Trago isto para, como já disse, justificar a orientação das minhas considerações, e para explicar que, se acaso não for claro na sua exposição, dependerá isso em grande parte da minha posição especial, forçado como sou a discutir a generalidade antes de ser discutida a especialidade, isto é, ter de discutir a synthese antes de apreciar cada um dos pontos, que devem concorrer para a sua formação.
Sr. presidente, parece-me que é escusado encarecer a importancia do assumpto; nós todos estamos tão compenetrados d'isso, que até seria perder tempo procurar fazer ver que assim é.
Eu considero como um facto importante o ter-se já chegado a esse resultado, porque desde o momento em que ha um mal e em que a massa geral do paiz o sente e reconhece que é preciso dar lhe remedio, já se tem conseguido alguma cousa.
Ha um outro ponto, para o qual chamo a attenção da camara, é que, alem da importancia do assumpto, ha a importancia da occasião, do momento.
Nós chegámos ao momento psychologico, seja me permittida a expressão, em que é preciso fazer alguma cousa e tomar uma deliberação.
Essa deliberação deve ser tomada, não só debaixo do ponto de vista do interesse geral do paiz, mas ainda debaixo do ponto de vista de que, até no proprio interesse partidario, o governo deve procurar conseguir que a deliberação tomada agrade ao maior numero.
N'esse mesmo terreno, como poderio surgir resultados não previstos, entendo que o governo deve tambem ser sentinella vigilante, não um ministro mas todos os ministros, para prevenir esses resultados, e fazer o que disse ha pouco o sr. relator dr.

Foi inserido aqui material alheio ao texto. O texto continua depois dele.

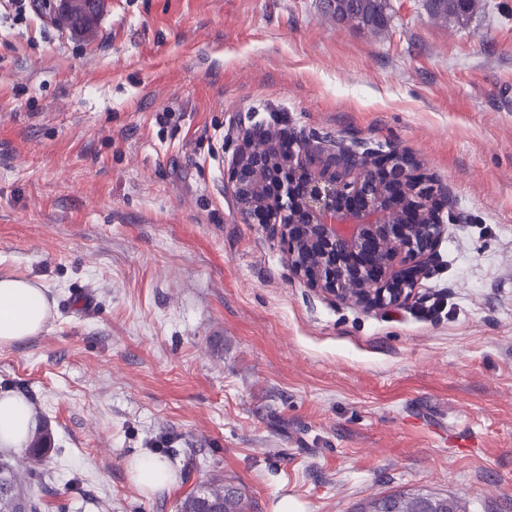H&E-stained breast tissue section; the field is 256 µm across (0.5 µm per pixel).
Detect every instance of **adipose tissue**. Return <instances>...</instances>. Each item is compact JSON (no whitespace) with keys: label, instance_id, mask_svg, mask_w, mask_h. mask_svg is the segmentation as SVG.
I'll use <instances>...</instances> for the list:
<instances>
[{"label":"adipose tissue","instance_id":"1","mask_svg":"<svg viewBox=\"0 0 512 512\" xmlns=\"http://www.w3.org/2000/svg\"><path fill=\"white\" fill-rule=\"evenodd\" d=\"M49 315L42 288L18 278L0 279V345H10L40 333ZM32 427L28 404L13 395L0 396V447L22 449ZM132 481L150 493L169 486L172 475L167 462L141 456L129 463Z\"/></svg>","mask_w":512,"mask_h":512}]
</instances>
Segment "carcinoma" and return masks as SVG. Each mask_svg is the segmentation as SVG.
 <instances>
[{
	"label": "carcinoma",
	"instance_id": "obj_1",
	"mask_svg": "<svg viewBox=\"0 0 512 512\" xmlns=\"http://www.w3.org/2000/svg\"><path fill=\"white\" fill-rule=\"evenodd\" d=\"M480 0H427L430 15L442 22L462 21L479 6ZM387 0H341L332 15L347 21L359 30L378 33L386 27ZM50 442L48 431L39 429L27 438V462L18 466L0 458V512H44L52 507L58 493L47 482L43 468L44 451ZM39 486L42 496L28 494ZM256 503L245 490L216 479L192 490L180 501L178 512H255ZM357 512H464L460 502L448 495L393 493L370 497L359 503Z\"/></svg>",
	"mask_w": 512,
	"mask_h": 512
}]
</instances>
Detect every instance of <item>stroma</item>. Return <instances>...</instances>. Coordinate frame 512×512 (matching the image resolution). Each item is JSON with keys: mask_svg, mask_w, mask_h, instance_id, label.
<instances>
[{"mask_svg": "<svg viewBox=\"0 0 512 512\" xmlns=\"http://www.w3.org/2000/svg\"><path fill=\"white\" fill-rule=\"evenodd\" d=\"M382 34L325 0H109L87 41L0 17V278L44 288L0 346L38 407L66 512H177L219 477L259 512L396 490L512 512V0L464 24L388 0ZM407 153L454 219L416 303L309 288L224 191L241 125ZM445 308L425 310L436 297ZM154 448L152 495L128 463ZM132 481L150 493L169 486L173 479L167 462L155 456L136 457L129 463Z\"/></svg>", "mask_w": 512, "mask_h": 512, "instance_id": "1", "label": "stroma"}]
</instances>
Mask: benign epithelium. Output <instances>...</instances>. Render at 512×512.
<instances>
[{
  "label": "benign epithelium",
  "instance_id": "obj_1",
  "mask_svg": "<svg viewBox=\"0 0 512 512\" xmlns=\"http://www.w3.org/2000/svg\"><path fill=\"white\" fill-rule=\"evenodd\" d=\"M393 153L379 161L257 126L240 129L224 191L244 222L265 225L291 271L341 300L404 307L437 259L448 189Z\"/></svg>",
  "mask_w": 512,
  "mask_h": 512
}]
</instances>
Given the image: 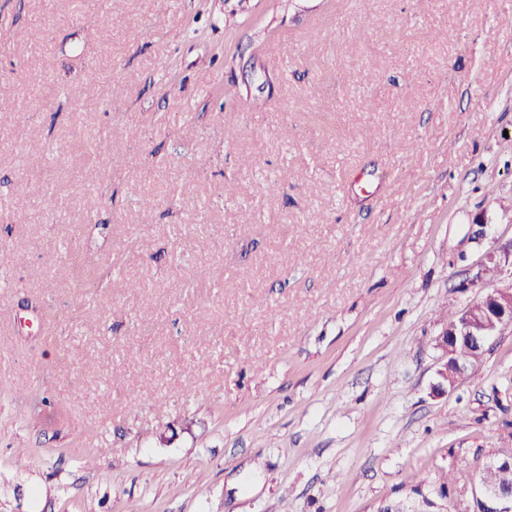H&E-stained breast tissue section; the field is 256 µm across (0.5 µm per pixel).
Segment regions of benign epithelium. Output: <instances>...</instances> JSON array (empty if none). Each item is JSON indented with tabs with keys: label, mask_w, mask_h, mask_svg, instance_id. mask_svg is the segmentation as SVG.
I'll use <instances>...</instances> for the list:
<instances>
[{
	"label": "benign epithelium",
	"mask_w": 512,
	"mask_h": 512,
	"mask_svg": "<svg viewBox=\"0 0 512 512\" xmlns=\"http://www.w3.org/2000/svg\"><path fill=\"white\" fill-rule=\"evenodd\" d=\"M487 263L500 276L512 279V242L492 249L487 255ZM459 326L450 331L441 328L434 339V348L439 352L437 376L439 384L436 393L443 394L453 389L469 368L464 366L448 379V356L458 353L464 339L473 336L481 339L484 348H489V339L501 334L508 326L512 327V289H497L486 293L473 305L460 312ZM473 499H481L491 504L492 512H512V494L507 495L489 481L471 486L470 494L453 499V512H469Z\"/></svg>",
	"instance_id": "benign-epithelium-1"
}]
</instances>
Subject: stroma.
Instances as JSON below:
<instances>
[{
  "label": "stroma",
  "mask_w": 512,
  "mask_h": 512,
  "mask_svg": "<svg viewBox=\"0 0 512 512\" xmlns=\"http://www.w3.org/2000/svg\"><path fill=\"white\" fill-rule=\"evenodd\" d=\"M0 99V512H376L512 446V327L445 394L432 347L512 286V0H0ZM487 263L499 276L512 279V242L493 248L487 255Z\"/></svg>",
  "instance_id": "35a3bbf8"
}]
</instances>
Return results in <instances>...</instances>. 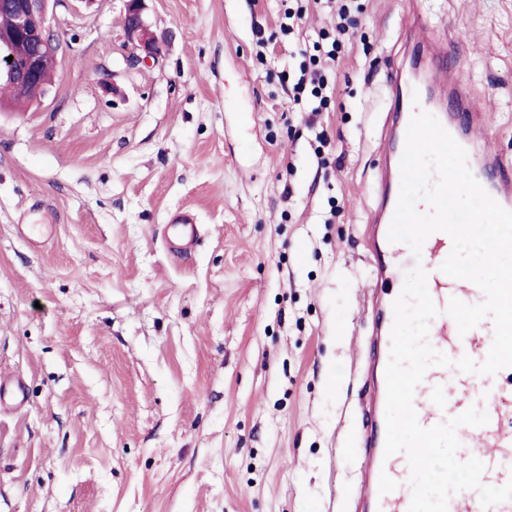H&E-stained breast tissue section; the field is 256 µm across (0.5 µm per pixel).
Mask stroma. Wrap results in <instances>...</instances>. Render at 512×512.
I'll return each instance as SVG.
<instances>
[{"label": "stroma", "instance_id": "1", "mask_svg": "<svg viewBox=\"0 0 512 512\" xmlns=\"http://www.w3.org/2000/svg\"><path fill=\"white\" fill-rule=\"evenodd\" d=\"M348 2L311 114L278 75L324 0L288 36L282 0H146L149 65L123 0H48L53 83L0 109V512H357L390 61L416 9L512 160V0ZM144 0H126L125 14L132 20L125 26L127 42L132 46V60L147 65L156 62L163 52V41L151 30L143 15ZM172 239L170 249L176 254H187L191 252L199 238V227L196 213L185 208L177 211L171 218Z\"/></svg>", "mask_w": 512, "mask_h": 512}]
</instances>
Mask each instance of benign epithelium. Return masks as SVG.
Wrapping results in <instances>:
<instances>
[{
    "instance_id": "1",
    "label": "benign epithelium",
    "mask_w": 512,
    "mask_h": 512,
    "mask_svg": "<svg viewBox=\"0 0 512 512\" xmlns=\"http://www.w3.org/2000/svg\"><path fill=\"white\" fill-rule=\"evenodd\" d=\"M47 0H13L10 8L14 25L0 30V80L10 83L18 94L27 90L29 82L39 77L41 55L58 53L60 44L55 31L47 23ZM144 0H126L125 14L131 23L125 26L127 42L132 46L133 62H156L163 52V41L151 30L143 15ZM12 60H7V57Z\"/></svg>"
}]
</instances>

Fernando Mattozo Santos, isto é, ser previdente.
A falta de previdencia muito menos desculpavel, muito mais condemnavel é no governo.
Uma das primeiras entidades, que deve ser previdente, é o governo, e parece-me que o sr. relator não póde accusar-me de falta de logica quando affirmo isto.
Accusou o illustre deputado os lavradores de serem imprevidentes: eu digo que, quem primeiro que todos deve ser previdente é o governo.
Resta-me tambem tratar de outro ponto.
Sr. presidente, a responsabilidade das palavras, que vou proferir hoje, na camara, é grande para mim e grande para mim, debaixo de diversos pontos de vista.
Em primeiro logar eu tenho procurado desde 1882-1884 chamar n'esta camara a attenção dos poderes publicos para o estado da agricultura; em segundo logar eu tive o honroso encargo, mas muito grave e espinhoso, de presidir ao congresso agricola, que se verificou em Lisboa em feve- reiro do corrente anno, e em terceiro logar sou o presidente da assembléa geral da real associação central da agricultura portugueza, e o que mais é tenho a minha responsabilidade ligada com os centros agricolas do paiz.
Tudo isto me impõe o dever de ser excessivamente cauteloso nas palavras que vou proferir, e n´esse intuito hei de procurar fazer com que ellas sejam a expressão da verdade, e não representem simples devaneios.
Cumpre-me tambem fazer uma outra declaração, e é que procurarei em todo o decurso da minha oração não irritar o debate, convencido como estou de que não ha vantagem alguma em se irritar o debate.
Quanto mais placidamente se discutir o assumpto, quanto mais sinceramente cada um emittir a sua opinião quanta mais franqueza cada um empregar em apresentar chãmente as duvidas que se offerecerem ao seu espirito, mais isso tudo concorrerá para que o assumpto fique bem esclarecido.
O meu dever na discussão da generalidade é começar por analysar o relatorio que precede o projecto de lei, relatorio que não é só da responsabilidade das commissões, o que o illustre relator, seja dito em abono da verdade, foi o primeiro a francamente reconhecer, quando disse que, embora o relatorio esteja firmado pelos membros das commissões, essa circumstancia em nada diminue a responsabilidade do relator, porque só elle é responsavel pelas palavras que no relatorio se encontram.
Posto isto, eu vou fazer ligeiras considerações sobre o relatorio, como preambulo das outras que, mais tarde, hei de apresentar sobre o projecto.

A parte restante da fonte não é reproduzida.